The other day I got a call from the teacher’s aide in my son’s English class. Mrs. Allman, this is a good call, she began. Whew, I said! After several years in a formal school setting, we have had our share of bad calls concerning our autistic son.

She proceeded with the intent of her call which was to read me a letter our son wrote that day in class. The class was given the assignment of writing letters to a local student who has terminal cancer and whose Christmas wish it was to receive letters from other students. She told me how our son eagerly grabbed his paper and pencil and began writing away, when other students were at a loss for where to begin.

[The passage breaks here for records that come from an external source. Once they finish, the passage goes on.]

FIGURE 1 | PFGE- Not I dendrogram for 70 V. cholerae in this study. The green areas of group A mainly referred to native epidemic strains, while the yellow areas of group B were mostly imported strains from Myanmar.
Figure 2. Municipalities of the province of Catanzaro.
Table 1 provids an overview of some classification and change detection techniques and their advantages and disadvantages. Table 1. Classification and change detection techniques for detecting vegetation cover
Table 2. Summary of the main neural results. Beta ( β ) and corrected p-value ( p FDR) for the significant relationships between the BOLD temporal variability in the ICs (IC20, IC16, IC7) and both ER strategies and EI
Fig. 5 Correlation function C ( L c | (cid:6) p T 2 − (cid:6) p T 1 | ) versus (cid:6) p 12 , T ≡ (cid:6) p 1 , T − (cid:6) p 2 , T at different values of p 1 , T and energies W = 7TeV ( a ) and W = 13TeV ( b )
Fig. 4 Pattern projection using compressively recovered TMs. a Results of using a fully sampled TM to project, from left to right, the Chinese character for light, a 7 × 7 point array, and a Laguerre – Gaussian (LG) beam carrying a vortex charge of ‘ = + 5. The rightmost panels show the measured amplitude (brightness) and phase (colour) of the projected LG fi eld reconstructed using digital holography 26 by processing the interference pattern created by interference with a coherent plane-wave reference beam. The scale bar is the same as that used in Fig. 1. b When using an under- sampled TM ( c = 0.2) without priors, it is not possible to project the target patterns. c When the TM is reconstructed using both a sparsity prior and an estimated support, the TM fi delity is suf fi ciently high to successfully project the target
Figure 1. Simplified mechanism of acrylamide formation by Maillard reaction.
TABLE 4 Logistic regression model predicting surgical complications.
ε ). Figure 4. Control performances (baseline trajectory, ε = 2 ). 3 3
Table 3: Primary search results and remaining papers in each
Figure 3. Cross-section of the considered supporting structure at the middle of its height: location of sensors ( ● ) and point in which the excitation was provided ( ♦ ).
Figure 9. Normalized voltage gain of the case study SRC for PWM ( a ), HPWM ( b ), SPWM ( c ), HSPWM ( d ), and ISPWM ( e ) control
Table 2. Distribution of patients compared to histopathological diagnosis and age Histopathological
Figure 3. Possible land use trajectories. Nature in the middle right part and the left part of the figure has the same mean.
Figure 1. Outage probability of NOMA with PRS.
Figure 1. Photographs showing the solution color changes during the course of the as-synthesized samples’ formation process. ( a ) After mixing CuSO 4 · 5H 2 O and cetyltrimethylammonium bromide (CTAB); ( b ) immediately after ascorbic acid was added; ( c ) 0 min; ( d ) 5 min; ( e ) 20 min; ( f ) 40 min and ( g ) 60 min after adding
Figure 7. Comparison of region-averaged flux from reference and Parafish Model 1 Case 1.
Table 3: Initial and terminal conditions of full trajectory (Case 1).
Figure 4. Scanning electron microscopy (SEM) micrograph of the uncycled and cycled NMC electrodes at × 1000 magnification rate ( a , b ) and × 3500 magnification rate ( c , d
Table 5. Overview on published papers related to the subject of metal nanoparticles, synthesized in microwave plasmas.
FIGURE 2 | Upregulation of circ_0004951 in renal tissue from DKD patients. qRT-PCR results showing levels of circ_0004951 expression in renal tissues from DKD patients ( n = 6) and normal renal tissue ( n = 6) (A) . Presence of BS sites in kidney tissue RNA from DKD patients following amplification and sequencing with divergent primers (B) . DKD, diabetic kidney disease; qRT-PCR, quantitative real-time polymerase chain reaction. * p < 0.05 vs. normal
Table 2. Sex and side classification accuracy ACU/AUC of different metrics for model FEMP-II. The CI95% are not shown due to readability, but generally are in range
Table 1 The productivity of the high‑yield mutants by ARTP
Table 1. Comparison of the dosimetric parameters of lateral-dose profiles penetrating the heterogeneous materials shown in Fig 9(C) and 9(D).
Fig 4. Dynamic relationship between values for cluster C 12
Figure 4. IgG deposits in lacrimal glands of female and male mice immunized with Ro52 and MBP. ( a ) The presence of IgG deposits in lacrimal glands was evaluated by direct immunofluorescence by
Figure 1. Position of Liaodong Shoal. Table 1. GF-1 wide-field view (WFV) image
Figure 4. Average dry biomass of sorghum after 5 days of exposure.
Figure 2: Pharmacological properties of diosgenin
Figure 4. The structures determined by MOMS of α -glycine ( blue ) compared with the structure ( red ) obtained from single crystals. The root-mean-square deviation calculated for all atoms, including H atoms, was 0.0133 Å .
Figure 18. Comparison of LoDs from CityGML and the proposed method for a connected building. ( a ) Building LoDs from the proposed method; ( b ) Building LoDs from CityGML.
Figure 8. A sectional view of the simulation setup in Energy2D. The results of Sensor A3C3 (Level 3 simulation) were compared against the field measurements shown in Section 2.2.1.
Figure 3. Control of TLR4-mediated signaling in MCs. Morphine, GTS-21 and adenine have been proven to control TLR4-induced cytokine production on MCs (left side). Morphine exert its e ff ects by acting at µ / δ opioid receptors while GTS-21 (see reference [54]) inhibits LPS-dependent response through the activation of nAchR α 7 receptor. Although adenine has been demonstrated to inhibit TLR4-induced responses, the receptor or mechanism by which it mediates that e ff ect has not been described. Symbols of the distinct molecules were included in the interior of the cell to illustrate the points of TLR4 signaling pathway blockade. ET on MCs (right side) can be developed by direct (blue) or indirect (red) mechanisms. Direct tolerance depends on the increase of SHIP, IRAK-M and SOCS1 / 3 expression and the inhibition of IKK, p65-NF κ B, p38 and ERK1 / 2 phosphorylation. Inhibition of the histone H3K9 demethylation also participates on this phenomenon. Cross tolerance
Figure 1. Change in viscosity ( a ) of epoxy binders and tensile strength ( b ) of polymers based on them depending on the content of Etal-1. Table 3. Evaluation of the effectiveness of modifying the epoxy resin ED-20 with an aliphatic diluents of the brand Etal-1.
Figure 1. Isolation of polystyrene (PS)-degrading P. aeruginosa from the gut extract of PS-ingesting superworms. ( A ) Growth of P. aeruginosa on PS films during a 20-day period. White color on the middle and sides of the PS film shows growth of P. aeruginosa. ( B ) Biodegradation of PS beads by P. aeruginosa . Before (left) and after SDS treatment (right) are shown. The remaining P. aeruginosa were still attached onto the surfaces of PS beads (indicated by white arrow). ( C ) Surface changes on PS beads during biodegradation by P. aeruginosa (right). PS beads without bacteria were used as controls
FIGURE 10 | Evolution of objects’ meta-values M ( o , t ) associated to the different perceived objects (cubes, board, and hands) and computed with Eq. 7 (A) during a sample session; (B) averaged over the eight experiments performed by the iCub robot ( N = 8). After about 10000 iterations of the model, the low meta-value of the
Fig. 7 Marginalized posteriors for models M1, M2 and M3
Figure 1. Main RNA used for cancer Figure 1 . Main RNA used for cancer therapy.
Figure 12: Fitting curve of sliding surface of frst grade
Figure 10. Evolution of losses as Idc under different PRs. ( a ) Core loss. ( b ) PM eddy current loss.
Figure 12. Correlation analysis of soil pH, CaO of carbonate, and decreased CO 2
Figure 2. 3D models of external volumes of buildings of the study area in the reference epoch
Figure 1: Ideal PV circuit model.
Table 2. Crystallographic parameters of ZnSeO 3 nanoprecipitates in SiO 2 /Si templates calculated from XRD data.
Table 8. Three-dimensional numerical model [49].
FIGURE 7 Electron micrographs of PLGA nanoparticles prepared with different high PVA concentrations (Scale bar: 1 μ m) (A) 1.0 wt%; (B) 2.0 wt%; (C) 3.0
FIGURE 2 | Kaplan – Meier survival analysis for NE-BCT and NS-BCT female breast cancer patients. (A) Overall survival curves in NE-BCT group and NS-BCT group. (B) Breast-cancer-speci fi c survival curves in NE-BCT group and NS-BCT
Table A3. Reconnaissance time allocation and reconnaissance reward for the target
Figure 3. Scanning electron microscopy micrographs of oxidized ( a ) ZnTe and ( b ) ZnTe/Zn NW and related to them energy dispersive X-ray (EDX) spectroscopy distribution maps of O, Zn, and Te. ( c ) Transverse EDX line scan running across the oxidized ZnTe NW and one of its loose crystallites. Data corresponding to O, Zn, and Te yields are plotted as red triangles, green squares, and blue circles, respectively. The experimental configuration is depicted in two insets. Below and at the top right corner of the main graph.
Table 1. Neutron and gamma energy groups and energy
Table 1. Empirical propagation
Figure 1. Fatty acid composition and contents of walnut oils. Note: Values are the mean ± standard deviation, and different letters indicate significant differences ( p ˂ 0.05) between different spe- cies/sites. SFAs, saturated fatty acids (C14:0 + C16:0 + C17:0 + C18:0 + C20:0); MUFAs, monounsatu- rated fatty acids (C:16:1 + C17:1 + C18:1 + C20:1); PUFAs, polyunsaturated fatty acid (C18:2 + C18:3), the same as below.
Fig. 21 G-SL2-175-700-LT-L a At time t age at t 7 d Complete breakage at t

The above image is a sampling of that letter. After I sat listening and crying, I thanked the aide for the call and encouragement that she said she gave to our son. Our son, who struggles with his relationship with God, who struggles with, “why doesn’t God always answer my prayers?” Who struggles with the unseen and intangibles. This son, wrote a letter of faith and hope to another young man, about an unseen God who heals and cares, exposing his own tender heart in the process.

His faith, as faltering as I have witnessed it to be, is still extended as hope to one who is in need of it. I guess my son and I are more alike than I was aware and I see myself in this recent scenario.

This is the true meaning of Christmas even if we cannot understand it fully. Jesus was born, God’s gift to humanity, extending the light of the world to dark places and broken people.

“Do not be afraid, I bring you good news that will bring great joy to all people. The Savior, yes, the Messiah, the Lord- has been born today in Bethlehem, the city of David!”

“Glory to God in highest heaven, and peace to people on earth” Luke 2:10,14

It is the now and not yet kingdom that God set up on the shoulders of Jesus Christ. We bear witness to some of it while we live this life, but we wait with expectancy for the day when He will reign and rule with loving kindness and justice. We look for the day when light will over power the darkness, when broken things will all be made whole and when sickness and cancer will be forgotten terms.

Until then, we extend hope and faith to ourselves and others even when we fail to see the witness of it. No fear, good news, great joy, glory and peace to you all today, amen.